I’m just back from another immersive theatre instalment.
This time I went with some friends to Then She Fell, a performance piece by Third Rail currently being staged in Williamsburg. Then She Fell invites audiences to “explore a dreamscape where every alcove, corner, and corridor has been transformed into lushly designed world. Inspired by the life and writings of Lewis Carroll, it offers an Alice-like experience for audience members as they explore the rooms, often by themselves, in order to discover hidden scenes; encounter performers one-on-one; unearth clues that illuminate a shrouded history; use skeleton keys to gain access to guarded secrets; and imbibe elixirs custom designed by one of NYC’s foremost mixologists.”
I loved it. You should go. Really.
And like my experience at Sleep No More, it points to some interesting ideas for exhibition and experience design.
Then She Fell follows a different model to Sleep No More. For a start it operates at a far reduced scale – only 15 audience members per performance. This has the benefit of creating a very intimate experience and one that guarantees everyone gets several intense one-on-one moments with the performers. In fact my journey began with an intimate moment inside a cupboard and later in the performance when I ended up in a larger group with other audience members I felt a little annoyed at their presence – as if they’d now were able to share ‘my journey’.

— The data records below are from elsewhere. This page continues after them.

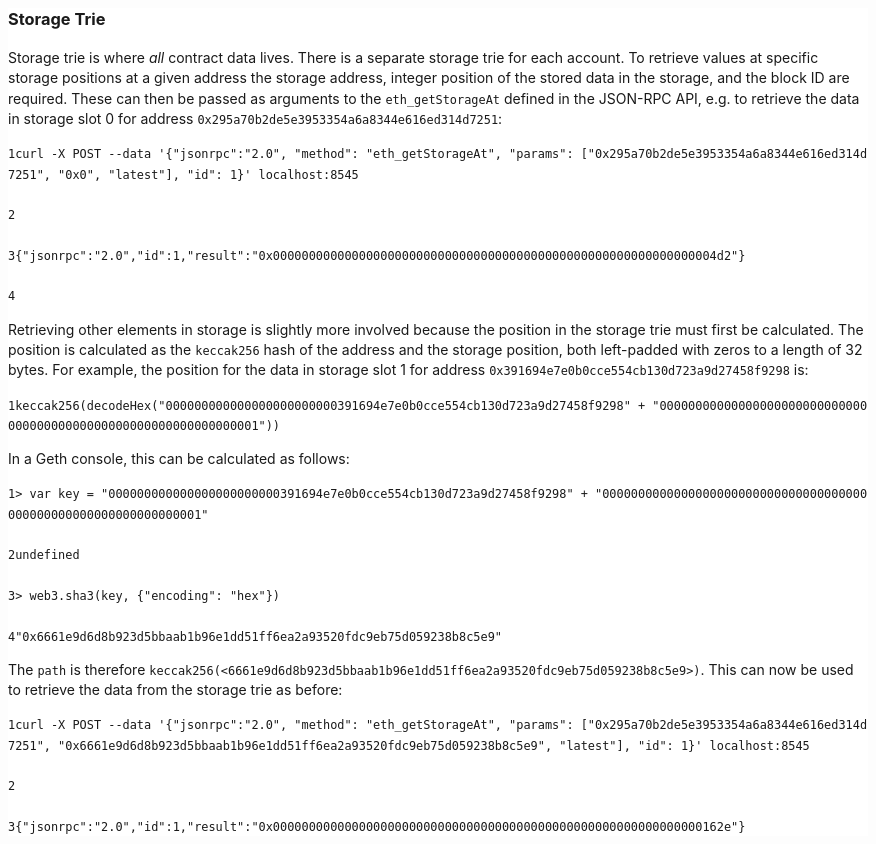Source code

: ### Storage Trie

Storage trie is where _all_ contract data lives. There is a separate storage
trie for each account. To retrieve values at specific storage positions at a
given address the storage address, integer position of the stored data in the
storage, and the block ID are required. These can then be passed as arguments
to the `eth_getStorageAt` defined in the JSON-RPC API, e.g. to retrieve the
data in storage slot 0 for address
`0x295a70b2de5e3953354a6a8344e616ed314d7251`:

    
    
    1curl -X POST --data '{"jsonrpc":"2.0", "method": "eth_getStorageAt", "params": ["0x295a70b2de5e3953354a6a8344e616ed314d7251", "0x0", "latest"], "id": 1}' localhost:8545
    
    2
    
    3{"jsonrpc":"2.0","id":1,"result":"0x00000000000000000000000000000000000000000000000000000000000004d2"}
    
    4

Retrieving other elements in storage is slightly more involved because the
position in the storage trie must first be calculated. The position is
calculated as the `keccak256` hash of the address and the storage position,
both left-padded with zeros to a length of 32 bytes. For example, the position
for the data in storage slot 1 for address
`0x391694e7e0b0cce554cb130d723a9d27458f9298` is:

    
    
    1keccak256(decodeHex("000000000000000000000000391694e7e0b0cce554cb130d723a9d27458f9298" + "0000000000000000000000000000000000000000000000000000000000000001"))

In a Geth console, this can be calculated as follows:

    
    
    1> var key = "000000000000000000000000391694e7e0b0cce554cb130d723a9d27458f9298" + "0000000000000000000000000000000000000000000000000000000000000001"
    
    2undefined
    
    3> web3.sha3(key, {"encoding": "hex"})
    
    4"0x6661e9d6d8b923d5bbaab1b96e1dd51ff6ea2a93520fdc9eb75d059238b8c5e9"

The `path` is therefore
`keccak256(<6661e9d6d8b923d5bbaab1b96e1dd51ff6ea2a93520fdc9eb75d059238b8c5e9>)`.
This can now be used to retrieve the data from the storage trie as before:

    
    
    1curl -X POST --data '{"jsonrpc":"2.0", "method": "eth_getStorageAt", "params": ["0x295a70b2de5e3953354a6a8344e616ed314d7251", "0x6661e9d6d8b923d5bbaab1b96e1dd51ff6ea2a93520fdc9eb75d059238b8c5e9", "latest"], "id": 1}' localhost:8545
    
    2
    
    3{"jsonrpc":"2.0","id":1,"result":"0x000000000000000000000000000000000000000000000000000000000000162e"}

The other difference is that it, as we say in video game parlance, is far more ‘on rails‘. Unlike the sandbox world of Sleep No More in which the audience roams pretty freely and events/acts happen at certain times in certain places whether or not audience members are there or not, in Then She Fell you are led along your path – often hand-in-hand with a performer. Importantly, every audience member is on a different path that come together and intersect at various points. Speaking to my friends afterwards it was clear that there is a core series of sequences that every audience member gets to experience in different sequences, but that there are also a group of other unique experiences that are only happen to one or two people. The choreography of the 15 audience members with this sequencing reminded me of the intertwined stories for the different playable characters – each with their own story – in Dragon Age: Origins.
This points to a complex multi-linear narrative as opposed to the almost non-linearity of Sleep No More. No one can accidentally ‘miss everything’ as I’ve heard a few complain of the Sleep No More experience, and this makes it instantly rewarding for ‘all’. In museum terms, it means it is more like that private collection tour with a senior curator – which all museums have trouble ‘scaling up’. (Although Neal Stimler’s experiments with Google Glass-led curator tours at the Met and the National Museum of Australia’s robot docent trials might offer new opportunities).
More broadly, I’m finding that these sorts of performances point to a growing pervasiveness of ‘video game literacy’. Not only do these productions draw on the tropes of video game design and multi-linear nested narratives, the audience is supposed to know and understand how to inhabit the worlds that these narratives create. This is something that museums haven’t worked out how to do well yet – and yet our audiences are increasingly developing these literacies charged by the mainstreaming of video gaming and also their influence on mainstream TV and cinema.